“Green” Bishops and shamans to save the Amazon
The Vatican qualifies the jungle devastation as an “ecologic sin” and compromises to work close to indigenous communities on preserving Amazon regions from…
“The more diverse, more divine”. This was one of the most repeated mottos at the Synod for the Amazon, that joined the most progressist bishops in Catholic Church, indigenous leaders and scientists together in the Vatican for the last three weeks in order to create a document not only to report but to search urgent actions to take against deforestation.
A meeting with countless obstacles, especially from the conservative branch of the church, who are against a collateral debate hotspots: married men to be ordained in regions where there are not enough priests.

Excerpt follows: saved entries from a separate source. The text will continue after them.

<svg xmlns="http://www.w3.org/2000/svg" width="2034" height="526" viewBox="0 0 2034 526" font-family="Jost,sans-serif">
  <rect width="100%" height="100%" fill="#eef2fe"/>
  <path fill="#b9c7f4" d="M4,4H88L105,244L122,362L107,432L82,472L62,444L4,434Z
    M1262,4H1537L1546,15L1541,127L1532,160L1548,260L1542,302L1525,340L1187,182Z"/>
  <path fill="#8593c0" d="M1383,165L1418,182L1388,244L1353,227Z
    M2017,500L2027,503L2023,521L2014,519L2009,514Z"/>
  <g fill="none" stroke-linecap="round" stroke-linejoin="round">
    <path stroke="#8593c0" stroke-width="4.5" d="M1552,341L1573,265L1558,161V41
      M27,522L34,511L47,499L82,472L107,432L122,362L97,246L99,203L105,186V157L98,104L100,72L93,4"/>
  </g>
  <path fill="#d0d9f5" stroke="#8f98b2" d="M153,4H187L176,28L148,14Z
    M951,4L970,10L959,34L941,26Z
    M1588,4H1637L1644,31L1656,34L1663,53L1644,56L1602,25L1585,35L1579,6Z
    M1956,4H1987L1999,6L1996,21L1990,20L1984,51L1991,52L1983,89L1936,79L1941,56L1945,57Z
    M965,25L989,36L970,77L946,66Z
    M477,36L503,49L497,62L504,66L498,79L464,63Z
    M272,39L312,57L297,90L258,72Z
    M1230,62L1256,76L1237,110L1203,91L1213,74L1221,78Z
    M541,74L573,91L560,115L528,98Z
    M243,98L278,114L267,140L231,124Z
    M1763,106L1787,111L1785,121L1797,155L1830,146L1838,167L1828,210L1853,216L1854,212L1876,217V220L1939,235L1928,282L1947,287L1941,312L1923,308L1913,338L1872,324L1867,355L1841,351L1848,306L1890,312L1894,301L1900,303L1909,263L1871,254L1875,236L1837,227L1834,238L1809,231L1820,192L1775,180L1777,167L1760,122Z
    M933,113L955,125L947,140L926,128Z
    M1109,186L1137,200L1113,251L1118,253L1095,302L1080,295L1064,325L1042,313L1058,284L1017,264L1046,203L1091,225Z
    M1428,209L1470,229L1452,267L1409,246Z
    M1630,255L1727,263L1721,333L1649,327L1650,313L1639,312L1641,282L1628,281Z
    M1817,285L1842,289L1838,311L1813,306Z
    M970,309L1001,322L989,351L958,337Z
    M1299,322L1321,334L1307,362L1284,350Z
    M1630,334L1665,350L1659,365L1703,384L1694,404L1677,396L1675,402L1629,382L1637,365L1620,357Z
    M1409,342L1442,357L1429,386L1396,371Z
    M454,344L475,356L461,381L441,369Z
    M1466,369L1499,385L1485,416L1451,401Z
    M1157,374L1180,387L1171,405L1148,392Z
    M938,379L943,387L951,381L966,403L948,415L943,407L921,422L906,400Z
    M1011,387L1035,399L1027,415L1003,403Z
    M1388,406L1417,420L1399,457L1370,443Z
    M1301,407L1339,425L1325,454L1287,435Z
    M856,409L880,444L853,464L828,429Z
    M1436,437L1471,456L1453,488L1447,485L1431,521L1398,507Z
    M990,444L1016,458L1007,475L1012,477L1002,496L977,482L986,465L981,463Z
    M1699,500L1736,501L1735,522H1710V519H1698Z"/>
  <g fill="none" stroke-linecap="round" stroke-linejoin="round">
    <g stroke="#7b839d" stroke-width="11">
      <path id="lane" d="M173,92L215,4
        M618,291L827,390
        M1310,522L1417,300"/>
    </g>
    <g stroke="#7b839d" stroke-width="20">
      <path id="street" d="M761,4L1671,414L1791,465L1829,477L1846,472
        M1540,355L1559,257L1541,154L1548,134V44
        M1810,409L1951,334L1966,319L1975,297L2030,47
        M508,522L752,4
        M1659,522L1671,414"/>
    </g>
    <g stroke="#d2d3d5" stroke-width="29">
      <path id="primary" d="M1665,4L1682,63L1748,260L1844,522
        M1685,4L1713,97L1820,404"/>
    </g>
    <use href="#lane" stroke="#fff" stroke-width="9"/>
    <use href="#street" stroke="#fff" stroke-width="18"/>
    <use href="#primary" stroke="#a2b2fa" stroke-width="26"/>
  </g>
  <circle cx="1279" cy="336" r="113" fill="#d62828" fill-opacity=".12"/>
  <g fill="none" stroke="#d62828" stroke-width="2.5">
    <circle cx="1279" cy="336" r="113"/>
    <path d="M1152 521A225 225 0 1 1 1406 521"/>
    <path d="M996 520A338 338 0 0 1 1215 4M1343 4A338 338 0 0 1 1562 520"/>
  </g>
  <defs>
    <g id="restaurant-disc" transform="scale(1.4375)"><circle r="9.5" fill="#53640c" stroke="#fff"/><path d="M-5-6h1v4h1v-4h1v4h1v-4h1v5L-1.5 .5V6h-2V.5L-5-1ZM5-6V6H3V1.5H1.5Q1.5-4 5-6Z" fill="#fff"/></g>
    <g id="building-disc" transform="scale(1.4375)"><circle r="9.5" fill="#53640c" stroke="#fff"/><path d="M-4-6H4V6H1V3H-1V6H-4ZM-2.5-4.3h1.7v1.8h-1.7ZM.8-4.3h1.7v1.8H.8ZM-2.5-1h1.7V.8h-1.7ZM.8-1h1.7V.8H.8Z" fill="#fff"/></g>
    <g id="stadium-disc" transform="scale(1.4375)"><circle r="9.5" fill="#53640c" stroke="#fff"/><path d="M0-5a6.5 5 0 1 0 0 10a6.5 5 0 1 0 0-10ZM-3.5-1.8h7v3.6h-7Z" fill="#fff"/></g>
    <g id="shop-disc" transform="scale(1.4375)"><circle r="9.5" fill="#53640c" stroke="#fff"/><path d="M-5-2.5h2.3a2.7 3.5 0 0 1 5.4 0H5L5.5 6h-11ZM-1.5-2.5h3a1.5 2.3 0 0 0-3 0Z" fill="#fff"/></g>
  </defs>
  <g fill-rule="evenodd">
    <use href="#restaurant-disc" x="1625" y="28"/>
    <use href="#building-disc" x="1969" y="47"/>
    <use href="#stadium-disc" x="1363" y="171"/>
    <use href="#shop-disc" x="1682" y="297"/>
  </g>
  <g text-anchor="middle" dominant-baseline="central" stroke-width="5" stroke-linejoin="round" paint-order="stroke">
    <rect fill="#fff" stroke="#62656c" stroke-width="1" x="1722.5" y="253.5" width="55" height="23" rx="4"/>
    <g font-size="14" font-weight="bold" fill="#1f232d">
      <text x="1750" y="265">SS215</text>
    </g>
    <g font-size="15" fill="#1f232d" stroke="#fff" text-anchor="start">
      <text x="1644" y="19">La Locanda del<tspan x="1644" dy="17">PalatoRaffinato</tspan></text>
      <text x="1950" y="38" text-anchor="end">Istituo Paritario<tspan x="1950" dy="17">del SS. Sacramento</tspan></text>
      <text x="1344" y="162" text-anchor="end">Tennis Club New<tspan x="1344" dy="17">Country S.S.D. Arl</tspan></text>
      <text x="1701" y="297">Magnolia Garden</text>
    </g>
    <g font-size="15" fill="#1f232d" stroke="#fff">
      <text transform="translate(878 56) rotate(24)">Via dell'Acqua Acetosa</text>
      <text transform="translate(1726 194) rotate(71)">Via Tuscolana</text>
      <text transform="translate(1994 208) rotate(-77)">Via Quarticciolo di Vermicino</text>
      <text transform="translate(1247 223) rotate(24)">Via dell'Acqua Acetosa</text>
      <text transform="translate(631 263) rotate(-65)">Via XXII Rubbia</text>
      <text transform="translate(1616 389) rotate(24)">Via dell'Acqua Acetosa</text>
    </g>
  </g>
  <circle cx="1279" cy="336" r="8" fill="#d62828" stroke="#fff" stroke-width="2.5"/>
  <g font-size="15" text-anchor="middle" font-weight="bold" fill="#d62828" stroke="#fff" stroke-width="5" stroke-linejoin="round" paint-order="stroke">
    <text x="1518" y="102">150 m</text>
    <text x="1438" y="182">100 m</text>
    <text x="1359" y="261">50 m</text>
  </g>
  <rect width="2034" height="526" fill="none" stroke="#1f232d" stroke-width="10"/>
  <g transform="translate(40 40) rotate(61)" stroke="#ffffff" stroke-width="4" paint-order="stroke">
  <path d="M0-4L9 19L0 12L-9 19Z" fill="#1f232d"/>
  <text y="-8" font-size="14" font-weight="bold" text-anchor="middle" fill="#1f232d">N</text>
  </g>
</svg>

Further from the celibate question, this is the first time that the Vatican has made the environmental crisis a central problem and listened to the indigenous tribes who Pope Francis recognizes as the main experts on the human connection with nature.
And they did it with total respect for their religious cults in what it seems to be historical restitution of the harmful effects of the colonization and evangelization period on Amazonian people.

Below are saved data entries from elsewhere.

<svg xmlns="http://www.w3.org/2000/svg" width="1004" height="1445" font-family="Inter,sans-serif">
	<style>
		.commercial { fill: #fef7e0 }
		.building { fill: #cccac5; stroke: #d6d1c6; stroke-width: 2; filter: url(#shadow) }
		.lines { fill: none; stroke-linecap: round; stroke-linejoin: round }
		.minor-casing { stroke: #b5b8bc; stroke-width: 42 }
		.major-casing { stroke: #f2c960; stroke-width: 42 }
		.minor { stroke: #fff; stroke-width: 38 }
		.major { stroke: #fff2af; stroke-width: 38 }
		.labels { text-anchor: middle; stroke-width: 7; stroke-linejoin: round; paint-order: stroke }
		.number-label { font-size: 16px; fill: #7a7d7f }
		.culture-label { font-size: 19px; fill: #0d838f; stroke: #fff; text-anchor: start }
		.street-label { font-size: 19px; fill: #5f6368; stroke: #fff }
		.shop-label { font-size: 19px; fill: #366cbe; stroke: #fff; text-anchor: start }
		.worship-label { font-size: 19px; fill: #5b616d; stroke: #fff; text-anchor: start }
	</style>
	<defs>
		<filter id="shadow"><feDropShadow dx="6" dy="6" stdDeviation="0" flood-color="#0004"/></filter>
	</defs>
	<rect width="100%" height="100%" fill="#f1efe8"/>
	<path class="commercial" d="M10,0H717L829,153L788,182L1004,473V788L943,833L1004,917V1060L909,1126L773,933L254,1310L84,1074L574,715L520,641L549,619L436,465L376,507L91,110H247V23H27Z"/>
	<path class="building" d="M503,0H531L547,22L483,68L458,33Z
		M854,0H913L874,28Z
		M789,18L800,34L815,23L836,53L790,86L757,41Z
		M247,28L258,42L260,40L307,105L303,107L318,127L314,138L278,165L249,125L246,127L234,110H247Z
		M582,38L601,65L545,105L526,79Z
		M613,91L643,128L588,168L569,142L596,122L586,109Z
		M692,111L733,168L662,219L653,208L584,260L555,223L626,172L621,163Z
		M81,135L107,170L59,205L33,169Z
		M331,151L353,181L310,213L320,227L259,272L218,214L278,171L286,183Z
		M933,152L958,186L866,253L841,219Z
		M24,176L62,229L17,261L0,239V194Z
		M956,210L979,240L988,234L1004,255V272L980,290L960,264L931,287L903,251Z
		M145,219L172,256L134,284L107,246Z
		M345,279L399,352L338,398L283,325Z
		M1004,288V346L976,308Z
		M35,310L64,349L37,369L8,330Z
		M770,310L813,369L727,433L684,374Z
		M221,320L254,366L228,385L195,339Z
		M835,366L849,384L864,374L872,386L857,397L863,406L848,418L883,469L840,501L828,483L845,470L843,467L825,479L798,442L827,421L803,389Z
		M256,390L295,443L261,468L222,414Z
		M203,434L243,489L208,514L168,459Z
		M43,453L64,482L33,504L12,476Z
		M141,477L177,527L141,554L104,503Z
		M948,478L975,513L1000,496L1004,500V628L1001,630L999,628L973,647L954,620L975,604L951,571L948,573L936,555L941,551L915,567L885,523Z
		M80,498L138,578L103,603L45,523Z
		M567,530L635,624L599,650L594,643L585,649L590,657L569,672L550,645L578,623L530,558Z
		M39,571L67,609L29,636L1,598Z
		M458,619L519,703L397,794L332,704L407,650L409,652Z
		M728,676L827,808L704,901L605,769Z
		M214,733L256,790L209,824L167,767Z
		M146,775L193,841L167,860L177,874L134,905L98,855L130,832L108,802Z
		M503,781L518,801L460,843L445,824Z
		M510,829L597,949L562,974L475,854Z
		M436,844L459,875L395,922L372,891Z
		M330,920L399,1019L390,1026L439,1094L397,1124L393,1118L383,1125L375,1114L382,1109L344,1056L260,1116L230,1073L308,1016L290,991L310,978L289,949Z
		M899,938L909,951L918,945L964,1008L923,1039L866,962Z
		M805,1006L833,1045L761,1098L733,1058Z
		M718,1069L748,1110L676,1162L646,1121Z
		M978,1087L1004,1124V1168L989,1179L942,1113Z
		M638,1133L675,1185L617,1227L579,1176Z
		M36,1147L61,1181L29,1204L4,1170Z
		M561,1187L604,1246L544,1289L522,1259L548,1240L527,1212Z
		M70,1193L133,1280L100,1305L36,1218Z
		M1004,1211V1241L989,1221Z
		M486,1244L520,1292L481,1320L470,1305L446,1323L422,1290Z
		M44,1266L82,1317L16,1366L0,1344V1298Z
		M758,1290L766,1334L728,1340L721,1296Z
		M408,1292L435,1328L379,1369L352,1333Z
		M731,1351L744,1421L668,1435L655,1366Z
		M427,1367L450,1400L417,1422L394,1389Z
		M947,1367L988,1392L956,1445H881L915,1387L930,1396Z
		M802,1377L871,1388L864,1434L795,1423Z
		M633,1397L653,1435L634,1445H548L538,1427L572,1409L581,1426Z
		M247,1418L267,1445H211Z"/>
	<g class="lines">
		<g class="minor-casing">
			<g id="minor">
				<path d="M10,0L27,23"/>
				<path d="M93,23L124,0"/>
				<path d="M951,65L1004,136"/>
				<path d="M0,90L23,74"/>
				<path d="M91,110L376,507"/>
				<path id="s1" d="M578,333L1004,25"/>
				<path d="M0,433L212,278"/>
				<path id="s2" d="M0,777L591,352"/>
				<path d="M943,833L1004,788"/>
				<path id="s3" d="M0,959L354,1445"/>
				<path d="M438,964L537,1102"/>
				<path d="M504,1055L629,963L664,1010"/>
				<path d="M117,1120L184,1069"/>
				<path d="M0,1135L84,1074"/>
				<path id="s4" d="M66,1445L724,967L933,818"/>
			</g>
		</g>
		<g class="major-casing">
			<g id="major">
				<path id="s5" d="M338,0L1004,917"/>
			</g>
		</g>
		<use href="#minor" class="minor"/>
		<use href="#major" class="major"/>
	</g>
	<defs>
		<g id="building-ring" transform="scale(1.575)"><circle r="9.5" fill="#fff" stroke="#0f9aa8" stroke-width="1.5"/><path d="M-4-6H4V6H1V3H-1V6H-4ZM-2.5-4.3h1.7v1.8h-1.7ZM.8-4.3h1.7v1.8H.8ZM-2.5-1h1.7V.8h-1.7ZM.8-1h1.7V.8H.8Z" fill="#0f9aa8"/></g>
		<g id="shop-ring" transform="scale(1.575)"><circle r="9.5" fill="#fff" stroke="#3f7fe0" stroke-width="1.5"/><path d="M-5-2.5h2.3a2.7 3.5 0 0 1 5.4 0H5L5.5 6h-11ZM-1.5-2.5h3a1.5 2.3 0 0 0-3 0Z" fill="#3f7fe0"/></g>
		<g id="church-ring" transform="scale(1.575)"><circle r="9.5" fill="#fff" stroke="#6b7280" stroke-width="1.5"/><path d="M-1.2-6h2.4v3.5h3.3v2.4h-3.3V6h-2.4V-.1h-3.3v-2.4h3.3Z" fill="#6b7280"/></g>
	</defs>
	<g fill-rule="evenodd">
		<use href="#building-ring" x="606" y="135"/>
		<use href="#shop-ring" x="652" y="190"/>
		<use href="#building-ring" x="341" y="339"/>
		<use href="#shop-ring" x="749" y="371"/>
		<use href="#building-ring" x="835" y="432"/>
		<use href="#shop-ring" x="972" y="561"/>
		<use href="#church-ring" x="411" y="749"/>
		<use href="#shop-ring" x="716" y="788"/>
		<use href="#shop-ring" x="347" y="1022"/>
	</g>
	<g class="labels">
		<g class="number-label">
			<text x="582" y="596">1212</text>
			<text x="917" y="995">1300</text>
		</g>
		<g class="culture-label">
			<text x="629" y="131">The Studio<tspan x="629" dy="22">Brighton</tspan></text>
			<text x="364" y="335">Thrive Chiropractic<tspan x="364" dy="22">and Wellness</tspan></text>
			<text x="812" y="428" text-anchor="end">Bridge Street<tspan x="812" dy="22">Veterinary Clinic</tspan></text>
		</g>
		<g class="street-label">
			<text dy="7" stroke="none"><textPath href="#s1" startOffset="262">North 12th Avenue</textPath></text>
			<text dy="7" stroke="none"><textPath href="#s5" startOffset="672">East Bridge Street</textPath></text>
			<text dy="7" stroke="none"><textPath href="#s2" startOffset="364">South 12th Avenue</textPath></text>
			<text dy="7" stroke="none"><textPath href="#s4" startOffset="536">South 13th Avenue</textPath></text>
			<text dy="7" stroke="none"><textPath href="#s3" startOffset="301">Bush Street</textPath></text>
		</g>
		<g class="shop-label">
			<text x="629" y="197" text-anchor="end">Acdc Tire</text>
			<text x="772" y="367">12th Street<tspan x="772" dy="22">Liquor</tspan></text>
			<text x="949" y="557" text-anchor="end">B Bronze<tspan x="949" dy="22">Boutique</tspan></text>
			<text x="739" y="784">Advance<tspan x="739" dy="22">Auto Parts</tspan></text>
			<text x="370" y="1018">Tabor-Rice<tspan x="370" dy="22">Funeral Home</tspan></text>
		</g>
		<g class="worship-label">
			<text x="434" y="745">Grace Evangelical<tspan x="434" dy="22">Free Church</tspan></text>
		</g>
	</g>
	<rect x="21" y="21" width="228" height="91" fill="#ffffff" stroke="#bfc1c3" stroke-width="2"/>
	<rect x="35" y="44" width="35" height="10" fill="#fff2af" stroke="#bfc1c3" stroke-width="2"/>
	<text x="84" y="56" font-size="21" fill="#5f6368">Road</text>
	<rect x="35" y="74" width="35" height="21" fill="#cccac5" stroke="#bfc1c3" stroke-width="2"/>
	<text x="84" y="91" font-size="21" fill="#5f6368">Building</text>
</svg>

“We cannot deny the Catholic church’s role in the destruction of the ancestral Latin American cultures, but nowadays the more progressist part of them are raising their voices and prioritizing the indigenous population’s life, and most of these priests are risking their lives to preserve the Amazon,” says Teresa Martínez, speaker from Survival International.

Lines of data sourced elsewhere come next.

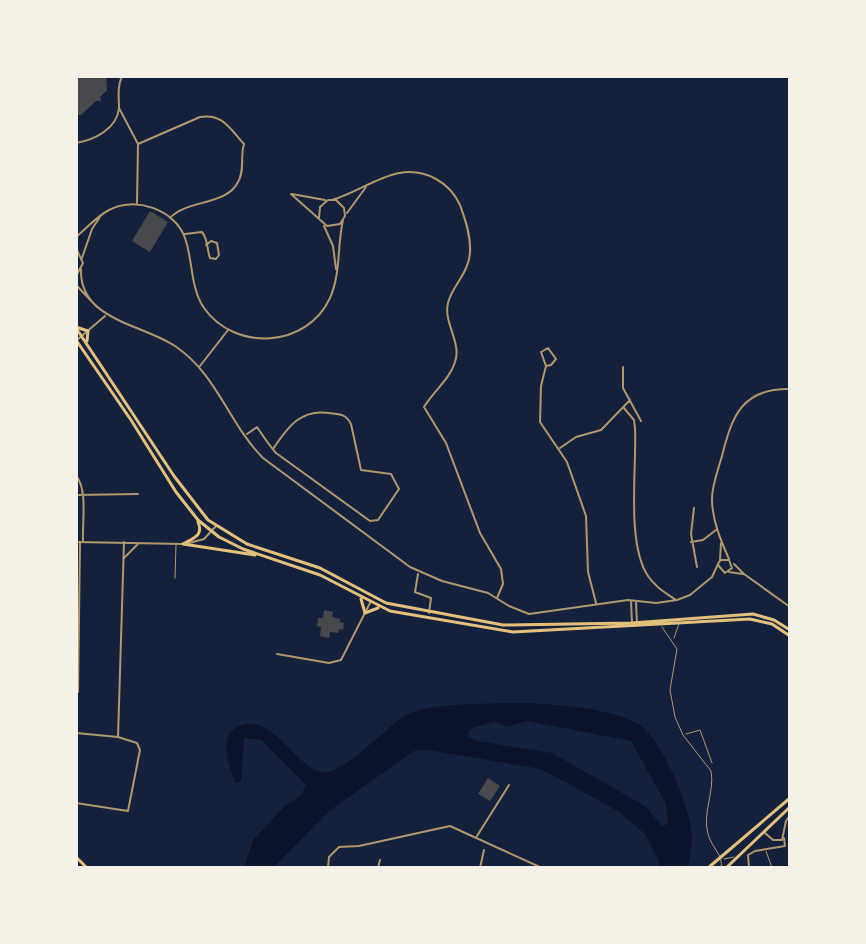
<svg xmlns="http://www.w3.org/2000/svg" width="866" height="944" font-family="'Open Sans',sans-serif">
<rect width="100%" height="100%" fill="#14213d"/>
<path fill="#0b132b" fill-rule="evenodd" d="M530,703C565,706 605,707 638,724C661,736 692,811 692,838C692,847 689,858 688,868H658L659,862L645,834L618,811L541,769L429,750L414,751L329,811L273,868H244L253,840L285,806L301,795L306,785L261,740L244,738L241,781L235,783C230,766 217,738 237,727C273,709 296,771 324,772C344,773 386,728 403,717C426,701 500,704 530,703ZM527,721L631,741L666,804L668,824L662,826L645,806L552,753L476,741L468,736L469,731L475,727L495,722L507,727Z"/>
<path fill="#48494c" d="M76,76H106L107,90L100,97L101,101H96L81,115H76Z
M150,211L168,222L150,252L132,241Z
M324,610L333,612L332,617L340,619V622L344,623L343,630L339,629L338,633L330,632L329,638L320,636L321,627L317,626L318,618H323Z
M488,778L500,786L490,801L478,794Z"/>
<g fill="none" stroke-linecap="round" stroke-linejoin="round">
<path stroke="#b1986c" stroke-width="1" d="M175,578L176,545
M662,627L677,649L670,690L675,717L683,735L711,771C715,791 702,813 708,834C711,847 724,855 721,868
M674,638L679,624
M686,734L700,730L712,763
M766,851L772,868
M724,859L734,857"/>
<path stroke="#b1986c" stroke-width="2" d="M119,108L138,144L137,203
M76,143C94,140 117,129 119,108C119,96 117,88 122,76
M138,144L200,117C223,113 230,129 244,144C240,156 245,171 238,182C226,206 188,199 170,218
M291,194L327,226L340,224L345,216L344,208L336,200H328L320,207L319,218
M292,194L325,200
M332,200C367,190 398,158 436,179C447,185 455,194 460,205C466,221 473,242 469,259C466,276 452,286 448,303C443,323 462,342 455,362C450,379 433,392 424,407L446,443L480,533L501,569L503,584L497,598
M347,213L366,187
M324,226L333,246L336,269
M185,234L202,232C208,239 207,250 210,258L216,259L219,255L217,243L211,241L206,245
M76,237C87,228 96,217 109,210C134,196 175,209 185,238C193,260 190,287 204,308C235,352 307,348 330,298C341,273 337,246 343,220
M76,248L83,263L76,276
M82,258L92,229L100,217
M81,269C79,320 142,324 175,346C217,374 229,424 263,458L410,567L442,581L488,593L509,606L529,614L628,600L656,603L677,600L690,595L712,577L719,562L721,560H729L732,568L725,573L718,565
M76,285L97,307
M77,340L105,316
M200,366L228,330
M546,366L551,365L556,359L548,348L541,352L546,366L541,386L540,422L567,462L586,516L588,572L596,603
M623,367V388L641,421
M624,408L634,420L635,428C637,468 626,543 648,576C655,587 666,593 676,600
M247,434L257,427C263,436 269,445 276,453L370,521L378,520L399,489L391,474L361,470L351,424C346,414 340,414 329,413C300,409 288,427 273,449
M560,448L576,437L601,430L630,400
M76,476C88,489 82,523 83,541
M76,495L138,494
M694,508L691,534L697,567
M691,542L703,540L716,530
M729,559C721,541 712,520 712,499C712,485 718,470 722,456C732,416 742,388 790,389
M720,560L721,543
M734,564L744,574L790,607
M729,572L743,574
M418,574L415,592L431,598L429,613
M631,601L632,623
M636,602L637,624
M277,654L329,663L341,660L371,601
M78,692L80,542
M76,733L118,737L137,743L140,750L128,811L76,803
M118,737L124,542
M765,833L773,840H782L786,821L790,815
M477,836L509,785
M328,868L329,857L339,847L359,846L450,826L542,868
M378,868L380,860
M480,868L484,850
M749,868L748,855L755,851L785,846L784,838"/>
<path stroke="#b1986c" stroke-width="2" d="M76,542L183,544
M189,543L204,539L216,526
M124,558L138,544"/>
<path stroke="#e5c07b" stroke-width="3" d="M76,857L87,868
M76,866L78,868"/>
<path stroke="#e5c07b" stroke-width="3" d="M76,327L88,331L87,341
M76,328L174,476L208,520L247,544L320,568L386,603L503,625L632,623L753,614L774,620L790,630
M76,340L131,420L176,492L198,520L219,537L243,549L320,575L390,611L513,632L750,619L772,624L790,636
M183,544L255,555
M183,544C193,538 204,536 198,522
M361,599L365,613L378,608
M708,868L790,798
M726,868L790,807"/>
</g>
<rect width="866" height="944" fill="none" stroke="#f6f1e7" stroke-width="156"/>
</svg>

This commitment is not new, it began when Pope Francis visited Puerto Maldonado (Peru) in January 2018 and listened to native leaders’ claims and started to redefine the verb “to evangelize” as a search of common paths between ancestral spirituality and Catholicism.
“Every tribal leader said that they didn’t need to be taught on what to believe, or the meaning of goodness, they have their own spiritual representatives,” states Martínez.
At their turn, bishops assured that destroying nature and damage human rights is far from being a “God matter;" instead, an “ecological sin” whose solution won’t come from Heaven.
The scientist Carlos Nobre, one of the most well-known experts on Amazon regions, advised at the Synod that “we are approaching a model of total destruction of Amazon and their people”, and encouraged to seek a new model “between the traditional knowledge from the original communities and science and technology in order to keep the biodiversity.”
If not, we will go past “the point of no return," meaning the deforestation of 40% of the Amazon rainforest and temperatures increased over 3 grades in the near future.
In sum, a “suicide” of huge dimensions to what we should add racism, genocide, violence, and the forced development suffered by more than 150 million indigenous people who live in tribal societies around the globe.
RELATED CONTENT
Worse than the most destructive cyclones, from the ultra-right Jair Bolsonaro arrived in Brasil government the rainforest deforestation and the genocide crimes have increased in the Planet’s lungs.
Bolsonaro, who refused the deforestation at the UN assembly while his country faced one of the worse forest fires in decades, accused the rest of foreigner countries on not being interested in the native people, “nor the damn trees either, but the minerals.”
He also criticized the Catholic Church.
In early October, Brazilian bishops reported being “criminalized” and treated as “enemies of the country” by Jair Bolsonaro.
According to a recent Datafolha poll, in the last 25 years, the number of Catholic people has drastically fallen in Brasil and for the first time in history, there are more Evangelists than Catholics in northern Amazonia.
This was, in fact, an important question to be debated at the Synod, where the Vatican also manifested its preoccupation with the growth of the Pentecostal church, Jair Bolsonaro's government grassroots base.
Will it be the beginning of a new war for the religious and economic power in the Amazon?